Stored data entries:
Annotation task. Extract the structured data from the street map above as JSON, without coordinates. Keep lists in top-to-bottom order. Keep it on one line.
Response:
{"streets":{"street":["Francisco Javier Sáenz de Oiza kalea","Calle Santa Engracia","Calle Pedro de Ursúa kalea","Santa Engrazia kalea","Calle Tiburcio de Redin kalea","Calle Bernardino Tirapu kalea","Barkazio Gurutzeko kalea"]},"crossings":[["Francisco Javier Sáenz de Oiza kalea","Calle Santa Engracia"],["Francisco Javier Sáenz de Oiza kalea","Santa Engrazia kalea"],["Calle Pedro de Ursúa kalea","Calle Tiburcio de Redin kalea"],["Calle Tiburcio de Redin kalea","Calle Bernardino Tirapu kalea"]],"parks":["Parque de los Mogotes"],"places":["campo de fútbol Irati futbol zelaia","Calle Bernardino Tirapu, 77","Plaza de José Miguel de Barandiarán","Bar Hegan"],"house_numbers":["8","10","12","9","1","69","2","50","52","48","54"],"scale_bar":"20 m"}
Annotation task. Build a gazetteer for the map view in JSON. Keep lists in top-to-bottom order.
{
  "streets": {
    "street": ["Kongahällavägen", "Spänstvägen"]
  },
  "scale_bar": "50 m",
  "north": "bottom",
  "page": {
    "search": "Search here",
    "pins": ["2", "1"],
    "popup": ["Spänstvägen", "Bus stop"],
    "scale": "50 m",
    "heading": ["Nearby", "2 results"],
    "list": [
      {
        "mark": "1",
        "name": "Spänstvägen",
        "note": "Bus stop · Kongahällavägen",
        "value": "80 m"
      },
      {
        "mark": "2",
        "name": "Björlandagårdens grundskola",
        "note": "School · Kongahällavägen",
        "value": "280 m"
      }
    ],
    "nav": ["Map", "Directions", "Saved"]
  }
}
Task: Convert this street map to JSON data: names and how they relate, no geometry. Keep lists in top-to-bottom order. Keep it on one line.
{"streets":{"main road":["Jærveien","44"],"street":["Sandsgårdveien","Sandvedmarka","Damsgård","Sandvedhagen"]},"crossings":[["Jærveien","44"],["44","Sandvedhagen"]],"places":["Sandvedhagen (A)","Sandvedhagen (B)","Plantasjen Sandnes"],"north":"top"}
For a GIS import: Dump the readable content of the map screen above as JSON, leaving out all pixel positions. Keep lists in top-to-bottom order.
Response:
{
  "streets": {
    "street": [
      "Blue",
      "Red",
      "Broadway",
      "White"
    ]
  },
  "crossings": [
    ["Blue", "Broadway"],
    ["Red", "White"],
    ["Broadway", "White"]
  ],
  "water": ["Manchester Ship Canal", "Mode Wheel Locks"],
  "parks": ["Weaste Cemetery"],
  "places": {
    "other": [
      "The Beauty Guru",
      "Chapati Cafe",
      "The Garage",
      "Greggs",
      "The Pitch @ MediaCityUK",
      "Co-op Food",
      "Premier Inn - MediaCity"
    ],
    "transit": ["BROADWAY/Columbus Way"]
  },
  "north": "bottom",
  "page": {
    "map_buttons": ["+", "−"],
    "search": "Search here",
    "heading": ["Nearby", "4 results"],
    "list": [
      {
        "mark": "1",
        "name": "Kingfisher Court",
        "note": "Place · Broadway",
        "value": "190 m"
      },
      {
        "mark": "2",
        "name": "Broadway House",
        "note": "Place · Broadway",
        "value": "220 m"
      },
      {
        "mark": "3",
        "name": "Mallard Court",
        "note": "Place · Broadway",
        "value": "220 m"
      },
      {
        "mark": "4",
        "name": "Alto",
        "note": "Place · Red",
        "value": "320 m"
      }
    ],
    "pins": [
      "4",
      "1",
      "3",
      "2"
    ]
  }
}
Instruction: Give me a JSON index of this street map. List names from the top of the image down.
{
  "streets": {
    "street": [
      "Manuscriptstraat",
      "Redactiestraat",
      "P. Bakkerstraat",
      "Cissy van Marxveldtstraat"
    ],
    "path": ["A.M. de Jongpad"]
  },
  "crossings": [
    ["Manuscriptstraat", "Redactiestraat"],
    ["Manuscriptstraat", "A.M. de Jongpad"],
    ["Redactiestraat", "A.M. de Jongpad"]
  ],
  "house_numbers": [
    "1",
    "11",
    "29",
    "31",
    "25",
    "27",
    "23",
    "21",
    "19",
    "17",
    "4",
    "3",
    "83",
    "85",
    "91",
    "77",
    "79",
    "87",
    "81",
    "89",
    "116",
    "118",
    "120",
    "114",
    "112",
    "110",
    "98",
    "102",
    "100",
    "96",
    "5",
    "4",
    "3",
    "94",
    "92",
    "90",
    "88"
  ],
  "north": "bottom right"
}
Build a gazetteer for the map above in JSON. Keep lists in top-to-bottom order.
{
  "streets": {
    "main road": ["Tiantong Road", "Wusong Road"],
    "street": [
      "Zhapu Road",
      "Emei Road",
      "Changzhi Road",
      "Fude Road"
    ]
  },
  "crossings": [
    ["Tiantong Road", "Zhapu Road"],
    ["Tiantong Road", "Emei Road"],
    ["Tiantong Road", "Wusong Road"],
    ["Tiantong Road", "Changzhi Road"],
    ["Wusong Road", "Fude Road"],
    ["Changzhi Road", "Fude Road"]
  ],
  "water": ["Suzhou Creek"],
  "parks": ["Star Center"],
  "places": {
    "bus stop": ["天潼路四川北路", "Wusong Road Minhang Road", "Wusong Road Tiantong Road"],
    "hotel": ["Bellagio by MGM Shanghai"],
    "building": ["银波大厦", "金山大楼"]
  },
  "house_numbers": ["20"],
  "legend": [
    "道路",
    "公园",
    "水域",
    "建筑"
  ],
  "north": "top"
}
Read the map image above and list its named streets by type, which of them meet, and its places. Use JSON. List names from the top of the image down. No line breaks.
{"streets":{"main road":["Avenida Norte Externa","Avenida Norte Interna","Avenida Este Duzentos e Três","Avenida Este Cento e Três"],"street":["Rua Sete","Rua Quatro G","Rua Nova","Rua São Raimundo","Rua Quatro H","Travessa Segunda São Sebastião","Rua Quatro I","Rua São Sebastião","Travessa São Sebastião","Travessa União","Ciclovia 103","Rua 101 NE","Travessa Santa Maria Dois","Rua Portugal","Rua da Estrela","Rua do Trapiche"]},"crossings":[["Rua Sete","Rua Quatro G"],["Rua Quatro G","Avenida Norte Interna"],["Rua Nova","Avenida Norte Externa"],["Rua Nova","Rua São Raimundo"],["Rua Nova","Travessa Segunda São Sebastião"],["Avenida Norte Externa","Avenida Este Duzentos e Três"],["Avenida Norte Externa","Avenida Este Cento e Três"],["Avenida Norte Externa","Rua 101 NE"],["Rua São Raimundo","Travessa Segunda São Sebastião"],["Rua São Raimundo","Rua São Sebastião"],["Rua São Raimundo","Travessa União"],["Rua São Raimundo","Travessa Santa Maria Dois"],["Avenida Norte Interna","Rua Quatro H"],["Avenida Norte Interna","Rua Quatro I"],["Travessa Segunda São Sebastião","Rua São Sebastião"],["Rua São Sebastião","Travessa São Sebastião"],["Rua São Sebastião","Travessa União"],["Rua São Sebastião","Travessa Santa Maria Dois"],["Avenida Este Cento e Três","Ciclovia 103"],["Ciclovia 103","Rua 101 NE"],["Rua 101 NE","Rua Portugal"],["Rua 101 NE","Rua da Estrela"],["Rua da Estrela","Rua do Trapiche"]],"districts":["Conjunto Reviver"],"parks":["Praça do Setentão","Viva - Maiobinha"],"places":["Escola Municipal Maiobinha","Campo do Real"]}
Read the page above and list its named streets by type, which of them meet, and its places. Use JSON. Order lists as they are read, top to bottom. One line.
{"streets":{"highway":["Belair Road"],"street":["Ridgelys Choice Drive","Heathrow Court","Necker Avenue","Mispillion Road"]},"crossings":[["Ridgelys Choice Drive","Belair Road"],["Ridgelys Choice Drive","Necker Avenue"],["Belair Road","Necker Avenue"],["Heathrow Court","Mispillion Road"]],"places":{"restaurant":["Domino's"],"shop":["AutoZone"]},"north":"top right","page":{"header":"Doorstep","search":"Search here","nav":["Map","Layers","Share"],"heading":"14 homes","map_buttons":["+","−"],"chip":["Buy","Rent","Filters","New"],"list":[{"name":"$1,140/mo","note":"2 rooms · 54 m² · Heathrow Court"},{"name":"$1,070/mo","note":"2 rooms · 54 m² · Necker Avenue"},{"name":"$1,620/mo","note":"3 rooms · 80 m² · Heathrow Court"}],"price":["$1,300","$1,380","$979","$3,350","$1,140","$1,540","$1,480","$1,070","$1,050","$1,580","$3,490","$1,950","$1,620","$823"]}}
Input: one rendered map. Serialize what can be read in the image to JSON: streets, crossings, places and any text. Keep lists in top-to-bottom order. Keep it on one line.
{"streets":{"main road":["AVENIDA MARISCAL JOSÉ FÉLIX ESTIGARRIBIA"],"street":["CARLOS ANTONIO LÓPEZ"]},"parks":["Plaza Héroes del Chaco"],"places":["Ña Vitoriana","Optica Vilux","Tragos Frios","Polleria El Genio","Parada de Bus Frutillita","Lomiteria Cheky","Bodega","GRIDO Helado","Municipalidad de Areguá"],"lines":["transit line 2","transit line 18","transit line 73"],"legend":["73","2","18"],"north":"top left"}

- _Your goal_
Above this instruction are the records; retype exactly the lines from the one containing "Task: Convert this" up to and including the one containing "For a GIS import: Dump".

- _Solution to this exercise_
Task: Convert this street map to JSON data: names and how they relate, no geometry. Keep lists in top-to-bottom order. Keep it on one line.
{"streets":{"main road":["Jærveien","44"],"street":["Sandsgårdveien","Sandvedmarka","Damsgård","Sandvedhagen"]},"crossings":[["Jærveien","44"],["44","Sandvedhagen"]],"places":["Sandvedhagen (A)","Sandvedhagen (B)","Plantasjen Sandnes"],"north":"top"}
For a GIS import: Dump the readable content of the map screen above as JSON, leaving out all pixel positions. Keep lists in top-to-bottom order.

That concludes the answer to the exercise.